* **GIVEN DATA**:
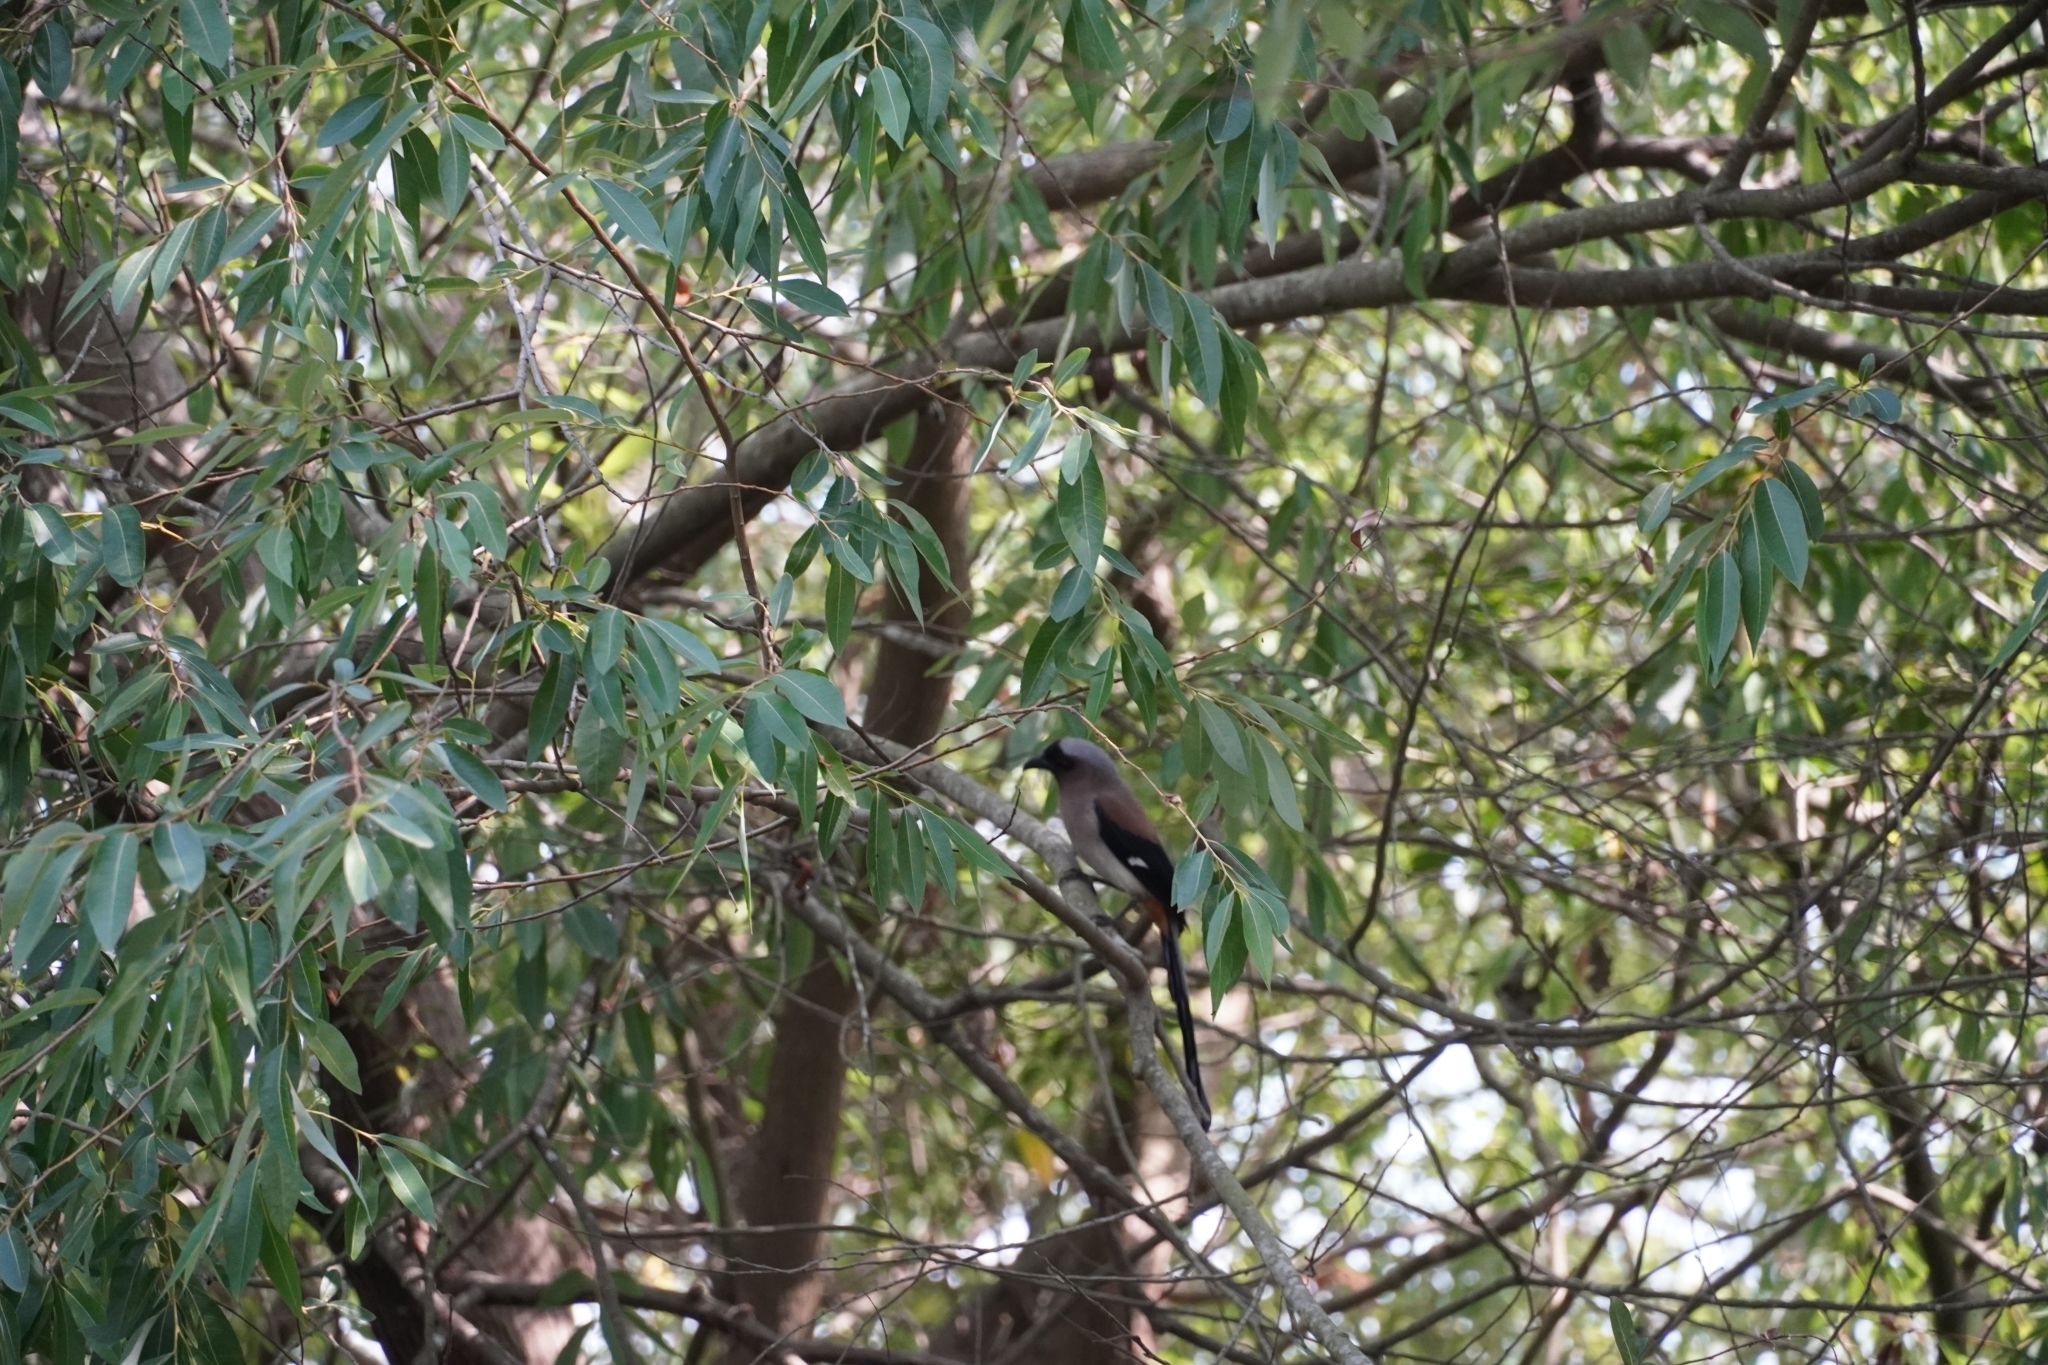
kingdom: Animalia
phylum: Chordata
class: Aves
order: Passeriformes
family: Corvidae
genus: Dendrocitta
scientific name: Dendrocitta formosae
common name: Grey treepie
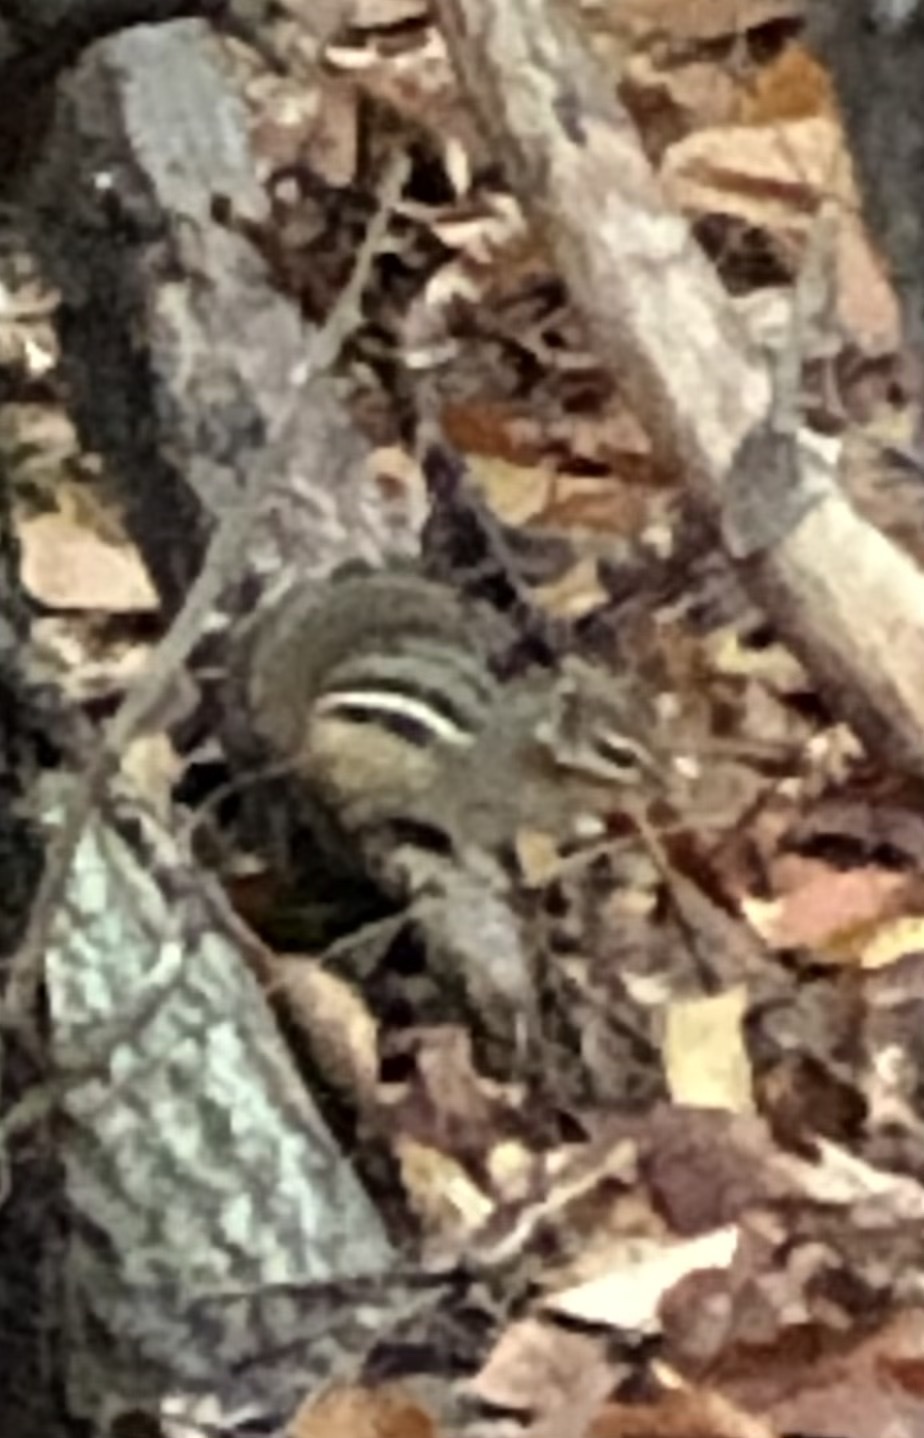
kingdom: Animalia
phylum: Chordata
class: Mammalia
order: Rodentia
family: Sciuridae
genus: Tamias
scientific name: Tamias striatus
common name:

* **TASK PROMPT**: Rewrite all the records with "scientific name" changed to "binomial name" and everything else kept the same. Leave the pictures out of your answer.

* **EXPECTED ANSWER**:
kingdom: Animalia
phylum: Chordata
class: Aves
order: Passeriformes
family: Corvidae
genus: Dendrocitta
binomial name: Dendrocitta formosae
common name: Grey treepie
kingdom: Animalia
phylum: Chordata
class: Mammalia
order: Rodentia
family: Sciuridae
genus: Tamias
binomial name: Tamias striatus
common name:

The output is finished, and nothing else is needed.